* Excerpt

───

So, you’ve recently come across Mechanical keyboards and are surprised at their outrageous prices or are in love with how they look. But before you form an opinion about this computer peripheral, I urge you to stick around to learn more about it.
A keyboard acts as a mediator between you and your computer. If your work requires you to type for long hours, picking the best tool for your trade is a no-brainer, and Mechanical keyboards feel better than their counterparts available in the market. However, they require a learning curve. With that said, let’s learn more about Mechanical keyboards.
Mechanical vs. Membrane Keyboards
Computers these days offer high-end specifications without breaking your bank. Back in the day, Personal Computers came at high price tags, and companies provided solid peripherals. And that is why Mechanical keyboards were prominent back then.
Cost cutting with peripherals is now ubiquitous and is one of the reasons why Membrane keyboards have largely replaced Mechanical keyboards. Read along for a thorough breakdown of the functioning of both Membrane and Mechanical keyboards and their respective benefits.
How does a Membrane keyboard work?
All keys of a Membrane keyboard are connected to a central pressure pad and exhibit the normal functioning of a circuit. The pressure pad is further divided into three layers; the top and bottom layers consist of conductive traces and are separated by a third layer known as Spacer that has holes wherever keys exist.
The circuit closes, and a keypress is registered whenever you press down on a key. Membrane keyboards offer little to no tactile feedback. Also, pressing multiple keys simultaneously leads to issues like Ghosting.
However, Membrane keyboards cost way less to produce, are more resistant to water and dust, and can be easily repaired by replacing the pressure pads.
How does a Mechanical keyboard work?
Unlike Membrane keyboards with a single pressure pad, Mechanical keyboards have dedicated switches for each key. Each switch contains a spring, which, when pressed, allows the metal contact leaves to connect and complete the circuit, and a keypress is registered.
These switches are further classified into three categories: Linear, Tactile, and Clicky switches (more on that later). As the names suggest, these switches offer way better feedback than membrane keyboards, and you’ll never face Ghosting issues as every keypress is individually registered.
Mechanical keyboards are largely popular amongst gamers and coders because they are accurate and pressure sensitive. Also, users don’t need to bottom out every key for it to register, helping them type faster.
The key sounds are another aspect that differentiates Mechanical keyboards from their counterparts. And while this is a polarizing topic, I’m on that end of the spectrum that loves how their keyboard sounds.

───

* Raw data
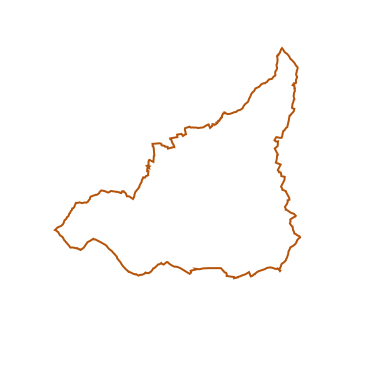 outline of Calan, Hunedoara, Romania, rotated 160°
{"feature_id": "2599482B89052064146304", "entity_name": "Calan", "entity_type": "district", "adm_level": 2, "iso_a3": "ROU", "parent_name": "Romania", "parent_adm1": "Hunedoara", "projection": "orthographic", "projection_center": [23.011, 45.738], "detail": "fine", "context": "isolated", "style": "outline", "palette": "amber", "viewbox_px": 384, "rotation_deg": 160, "n_neighbors": 0, "source": "geoboundaries", "source_scale": "gbopen_adm2", "svg_char_len": 6003}
<svg xmlns="http://www.w3.org/2000/svg" viewBox="0 0 384 384"><g transform="rotate(160 192 192)"><path d="M212.5,250.7L212.5,250.3L213.0,249.8L213.2,248.7L212.9,248.7L212.7,248.1L212.8,247.4L213.0,246.9L213.0,245.9L213.4,244.9L214.9,239.2L215.0,239.0L215.4,239.1L217.9,233.7L218.0,233.5L221.0,236.7L221.6,236.6L222.6,235.1L223.5,232.4L224.2,232.1L225.5,232.0L225.1,231.4L223.9,231.3L224.0,231.1L223.7,230.7L223.2,230.5L224.2,229.8L224.2,228.8L225.7,229.7L226.5,228.3L227.0,227.0L226.2,226.8L225.8,226.4L227.5,223.2L227.5,222.8L228.7,222.6L229.8,222.7L231.4,221.6L232.6,222.4L233.0,222.4L233.3,221.7L235.0,220.4L235.9,218.7L238.2,216.8L239.6,215.4L239.8,214.6L245.2,211.4L246.6,209.7L248.2,207.1L249.8,205.6L252.5,209.3L253.1,209.7L254.6,210.2L254.7,213.4L255.2,214.6L256.2,215.6L256.1,216.2L257.4,216.5L258.8,215.2L259.6,215.6L259.8,216.1L260.4,216.3L260.9,216.9L267.8,220.7L270.3,220.1L271.3,220.4L274.1,223.0L276.8,224.5L279.1,223.4L279.6,222.7L282.0,221.9L282.5,221.9L283.1,222.3L288.7,222.3L289.7,221.6L290.3,220.4L292.0,219.5L292.9,218.6L295.0,218.1L296.5,218.9L299.0,219.1L301.4,220.8L302.9,220.8L304.8,221.5L308.1,217.9L309.2,217.4L310.2,217.5L311.0,216.2L312.4,215.5L313.8,214.0L315.1,213.4L315.4,212.7L316.5,211.5L318.2,211.1L319.2,209.8L321.5,209.0L322.8,207.3L324.2,205.9L326.4,204.9L330.3,204.7L333.8,203.1L332.6,202.0L332.2,201.0L331.5,200.2L331.1,198.2L331.0,196.8L330.0,195.2L329.6,194.9L328.9,193.5L328.6,190.7L325.8,183.4L325.5,181.7L325.2,181.3L323.6,180.9L321.7,179.9L320.1,178.7L319.2,178.6L318.8,178.4L318.7,177.7L318.1,177.0L317.0,176.6L316.8,175.7L316.6,175.6L312.8,176.7L307.3,180.6L304.5,180.9L300.8,181.8L300.5,181.0L299.5,180.8L299.0,180.4L295.5,176.6L291.5,172.0L290.7,170.6L289.6,167.1L287.4,163.7L287.1,162.6L285.9,159.9L284.8,156.8L285.0,155.2L284.7,154.6L284.2,153.0L283.2,150.4L283.2,149.7L282.2,145.7L281.0,143.2L280.8,142.3L280.2,141.5L279.0,138.9L278.8,139.0L278.5,138.5L277.5,137.7L275.0,135.1L273.4,133.9L272.9,134.0L272.4,133.7L271.0,131.8L269.0,131.9L268.6,131.6L266.6,131.3L264.6,131.5L263.4,132.2L263.1,132.2L262.8,131.6L260.3,130.5L259.5,130.9L258.0,131.1L256.1,132.2L254.5,133.5L253.5,133.3L248.5,135.5L248.0,135.5L247.3,135.2L245.3,135.7L245.3,135.4L243.7,133.6L242.8,133.7L239.9,134.8L239.3,134.7L238.5,133.8L238.4,133.2L237.3,131.5L235.8,129.6L233.9,127.7L233.2,127.6L231.1,126.4L228.9,124.3L222.2,115.9L220.5,116.6L220.3,117.7L220.0,118.2L219.6,118.2L219.7,118.4L214.4,117.8L214.9,118.6L211.3,116.8L208.1,116.5L203.7,115.2L190.9,110.6L188.9,105.6L188.5,105.0L187.6,104.4L187.4,103.1L188.2,101.3L181.5,97.6L182.0,96.6L178.2,96.1L178.1,96.5L175.4,96.3L174.0,96.5L170.0,96.4L165.8,97.2L165.6,92.6L164.9,92.5L163.3,92.7L162.5,93.4L161.0,93.2L160.8,93.6L158.6,94.4L156.2,94.8L150.3,94.6L147.2,95.0L144.0,94.3L141.9,92.9L140.7,91.8L138.9,90.7L137.7,90.9L136.7,88.8L136.4,87.6L135.9,87.9L136.4,88.8L136.1,89.3L136.1,90.1L135.2,90.3L134.9,90.8L133.7,91.9L132.9,93.3L132.3,93.8L129.0,94.7L126.8,96.0L126.6,96.7L125.4,97.6L122.9,100.7L121.5,103.3L120.1,104.5L118.6,106.3L116.1,106.7L113.2,107.5L111.3,108.8L109.8,110.6L107.7,111.8L106.0,112.3L106.0,113.4L108.2,115.7L109.0,117.2L110.0,117.9L109.8,119.5L110.0,122.0L109.4,124.8L109.6,124.8L109.9,126.1L110.4,127.1L110.4,127.6L110.8,128.9L109.4,130.8L109.2,132.4L109.0,132.6L105.2,133.5L103.2,133.6L102.6,134.1L103.5,136.3L104.3,137.2L106.2,138.6L108.8,142.4L110.0,143.3L109.6,144.3L109.8,146.2L107.0,148.2L106.0,149.3L105.2,150.4L105.0,151.5L103.1,151.4L102.8,152.3L102.7,153.6L103.6,159.6L103.5,160.7L106.4,163.3L106.0,164.4L106.5,166.6L101.7,171.0L100.8,172.1L99.7,174.5L102.6,176.4L102.1,178.4L102.0,180.1L103.5,180.8L103.3,181.4L103.9,183.2L99.3,187.5L103.2,190.9L101.6,193.0L99.4,197.4L98.5,197.6L99.4,204.6L95.9,205.8L93.8,210.2L95.1,210.4L95.8,210.7L96.8,212.5L94.1,214.7L93.6,214.6L91.6,213.2L89.3,212.3L88.1,213.7L86.1,217.1L85.7,217.4L85.1,218.3L84.1,218.3L81.8,220.0L80.3,220.4L76.5,226.3L74.2,230.4L73.4,230.3L71.9,231.4L69.4,232.6L68.5,233.4L67.4,235.1L69.1,236.5L69.1,237.3L67.2,240.7L66.1,241.8L64.8,243.8L64.2,243.9L64.0,244.2L63.9,246.2L63.7,247.4L62.1,250.4L60.9,251.5L60.7,252.2L60.6,253.1L59.9,253.9L60.3,254.7L59.8,255.1L59.8,256.2L59.5,256.7L59.8,257.1L59.8,257.5L60.3,257.4L60.9,258.0L60.2,258.5L59.7,258.1L58.8,259.3L58.3,258.9L57.5,258.7L56.7,259.3L56.5,260.5L55.9,261.8L53.8,264.2L54.1,265.7L54.0,266.6L53.5,267.8L52.5,269.0L52.1,270.1L51.2,270.9L50.3,272.5L50.2,273.6L51.1,275.3L51.4,277.7L52.7,281.1L54.1,283.7L54.2,285.4L54.7,287.6L55.6,289.7L56.6,290.8L57.4,292.7L57.5,294.1L58.2,296.4L59.3,295.7L61.4,293.4L61.6,292.9L62.3,292.6L63.7,291.4L63.9,291.5L64.0,291.3L64.2,291.5L65.1,291.1L65.7,290.5L65.5,290.1L66.1,288.4L66.2,287.5L67.1,285.3L68.3,283.4L69.2,282.5L69.7,279.1L71.1,277.6L72.5,276.7L73.3,275.0L73.6,273.3L74.7,272.7L75.7,272.6L78.4,270.9L81.0,271.5L83.1,270.4L83.7,269.8L85.4,269.6L86.2,269.2L86.9,269.6L89.0,269.7L91.0,269.1L92.5,268.0L97.0,267.6L99.0,265.7L100.9,265.0L102.7,263.9L104.5,261.8L106.1,260.5L108.5,257.6L112.2,256.3L114.1,255.1L115.8,253.4L116.5,253.1L118.6,252.7L121.5,252.9L122.7,252.2L125.3,252.5L129.0,252.4L131.6,252.9L133.1,254.1L133.9,255.5L134.4,255.8L135.1,254.9L136.2,255.1L136.8,254.2L137.7,253.5L138.3,251.9L139.5,251.9L139.6,251.2L140.8,250.8L141.0,250.4L141.7,250.1L141.9,249.6L142.2,249.5L142.6,250.0L142.9,250.0L142.9,249.6L144.4,248.3L145.0,249.0L145.3,249.0L145.6,248.1L145.4,248.0L146.6,247.4L147.6,247.7L147.9,247.4L148.7,248.4L149.5,248.7L149.6,248.0L150.4,247.6L150.4,247.1L153.1,246.0L153.3,249.8L154.3,249.9L159.5,248.9L164.6,250.1L165.9,251.1L168.0,251.8L169.2,252.4L171.0,252.9L171.6,253.4L171.9,254.2L176.7,254.3L177.4,253.0L177.9,248.3L179.2,248.4L181.3,247.7L182.0,250.2L186.4,251.0L186.5,250.9L186.4,250.1L187.0,249.1L187.0,248.6L195.0,250.0L194.7,249.8L193.5,247.9L193.7,246.1L193.6,244.2L193.2,243.1L193.3,241.3L193.1,240.9L193.3,240.2L193.8,240.5L199.8,241.0L199.8,242.1L199.5,242.7L202.0,244.0L202.0,244.8L204.6,246.3L204.4,247.7L205.1,248.4L205.9,248.9L212.5,250.7Z" fill="none" stroke="#b45309" stroke-width="2"/></g></svg>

───

* To be done
a - In the mechanical keyboard article, what is the name of the layer that separates the top and bottom layers of a Membrane keyboard's pressure pad?
b - Please say whether each statement below agrees with the mechanical keyboard article, answering yes or no and quoting the deciding words:
(i) Membrane keyboards hold up better against water and dust.
(ii) In a Mechanical keyboard, all keys share a single pressure pad.
(iii) On a Mechanical keyboard, every key must be bottomed out to register.
c - Quote the mechanical keyboard article word for word, starting at "Mechanical vs. Membrane" and ending at "Membrane keyboard work?".

* Responses to the exercise
a - It is called the Spacer.

b -
(i) Yes: "are more resistant to water and dust"
(ii) No: "Mechanical keyboards have dedicated switches for each key"
(iii) No: "users don’t need to bottom out every key for it to register"

c -
Mechanical vs. Membrane Keyboards
Computers these days offer high-end specifications without breaking your bank. Back in the day, Personal Computers came at high price tags, and companies provided solid peripherals. And that is why Mechanical keyboards were prominent back then.
Cost cutting with peripherals is now ubiquitous and is one of the reasons why Membrane keyboards have largely replaced Mechanical keyboards. Read along for a thorough breakdown of the functioning of both Membrane and Mechanical keyboards and their respective benefits.
How does a Membrane keyboard work?